A câmara municipal decidiu, por isso, embargar as obras de adaptação do prédio
a hotel.
A destruição dos azulejos aconteceu já em Fevereiro, mas só
na semana passada é que a autarquia a confirmou ao PÚBLICO. Foram “verificadas
desconformidades com as condições do licenciamento”, referiu fonte oficial da
câmara lisboeta, explicando que a obra foi autorizada prevendo “a retirada dos
azulejos da fachada, o seu aproveitamento e recolocação no interior do edifício
e a entrega do remanescente material azulejar ao município”.
Mas tal não se verificou. Durante a remoção dos azulejos
alguns ficaram danificados e os restantes foram parar ao lixo. É isso que se lê
num documento da Divisão de Fiscalização da Direcção Municipal de Urbanismo, a
que o PÚBLICO teve acesso. “Segundo fomos informados no local pelo responsável,
a retirada dos ditos painéis apresentou-se tecnicamente difícil, tendo-se
traduzido na quebra de alguns azulejos em todos os painéis, o que no final não
permitiria a sua reposição”, escreveram os fiscais a 15 de Fevereiro.

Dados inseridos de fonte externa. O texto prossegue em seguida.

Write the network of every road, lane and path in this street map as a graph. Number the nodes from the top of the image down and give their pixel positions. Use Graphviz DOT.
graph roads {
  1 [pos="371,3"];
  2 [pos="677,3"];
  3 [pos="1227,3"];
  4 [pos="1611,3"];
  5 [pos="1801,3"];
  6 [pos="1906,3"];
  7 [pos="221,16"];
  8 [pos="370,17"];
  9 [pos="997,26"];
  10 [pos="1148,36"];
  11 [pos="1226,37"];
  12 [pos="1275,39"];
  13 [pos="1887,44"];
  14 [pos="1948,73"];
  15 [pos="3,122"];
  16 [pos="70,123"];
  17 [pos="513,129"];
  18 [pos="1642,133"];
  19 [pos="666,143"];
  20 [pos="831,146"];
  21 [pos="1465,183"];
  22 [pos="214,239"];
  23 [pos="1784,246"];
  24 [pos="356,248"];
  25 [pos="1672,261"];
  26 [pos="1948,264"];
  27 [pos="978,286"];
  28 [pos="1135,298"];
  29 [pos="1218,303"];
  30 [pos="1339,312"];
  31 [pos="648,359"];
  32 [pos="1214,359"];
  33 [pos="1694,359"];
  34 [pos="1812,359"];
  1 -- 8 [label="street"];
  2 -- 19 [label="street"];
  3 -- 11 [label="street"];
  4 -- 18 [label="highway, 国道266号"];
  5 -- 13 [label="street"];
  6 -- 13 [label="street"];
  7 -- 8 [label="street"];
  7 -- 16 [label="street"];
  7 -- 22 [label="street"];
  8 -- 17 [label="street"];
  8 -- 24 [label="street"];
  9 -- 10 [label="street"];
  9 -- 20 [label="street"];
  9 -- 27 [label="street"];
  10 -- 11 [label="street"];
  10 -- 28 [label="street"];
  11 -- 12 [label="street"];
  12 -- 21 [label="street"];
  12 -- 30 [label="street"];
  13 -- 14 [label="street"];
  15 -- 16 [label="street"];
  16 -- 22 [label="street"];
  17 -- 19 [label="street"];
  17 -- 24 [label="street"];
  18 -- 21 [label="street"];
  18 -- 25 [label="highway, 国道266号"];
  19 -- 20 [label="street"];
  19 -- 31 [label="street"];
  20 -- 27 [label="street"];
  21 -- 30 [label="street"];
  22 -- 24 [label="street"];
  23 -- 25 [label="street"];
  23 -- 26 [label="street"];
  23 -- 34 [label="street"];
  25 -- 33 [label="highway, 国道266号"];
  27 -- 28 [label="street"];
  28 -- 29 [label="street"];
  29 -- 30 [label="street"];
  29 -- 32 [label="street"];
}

“Por outro lado, os azulejos que restaram do desmonte terão
sido guardados, mas por engano enviados para vazadouro com outro entulho da
obra”, lê-se ainda na informação, elaborada depois de um munícipe ter
presenciado a remoção dos azulejos e de ter reclamado à câmara. “Presentemente,
segundo se apurou, não existem azulejos originais”, concluem os fiscais.
O PÚBLICO questionou sobre este assunto a empresa
proprietária do edifício, a Coporgest, mas esta transmitiu que não queria
responder.
Os 33 painéis de azulejos que decoravam o número 20 do Largo
Rafael Bordalo Pinheiro foram desenhados pelo ceramista António Vasconcelos
Lapa. “Eu tenho pena”, comenta agora o artista, lamentando não ter sido
contactado durante a apreciação do projecto de hotel pelos serviços camarários.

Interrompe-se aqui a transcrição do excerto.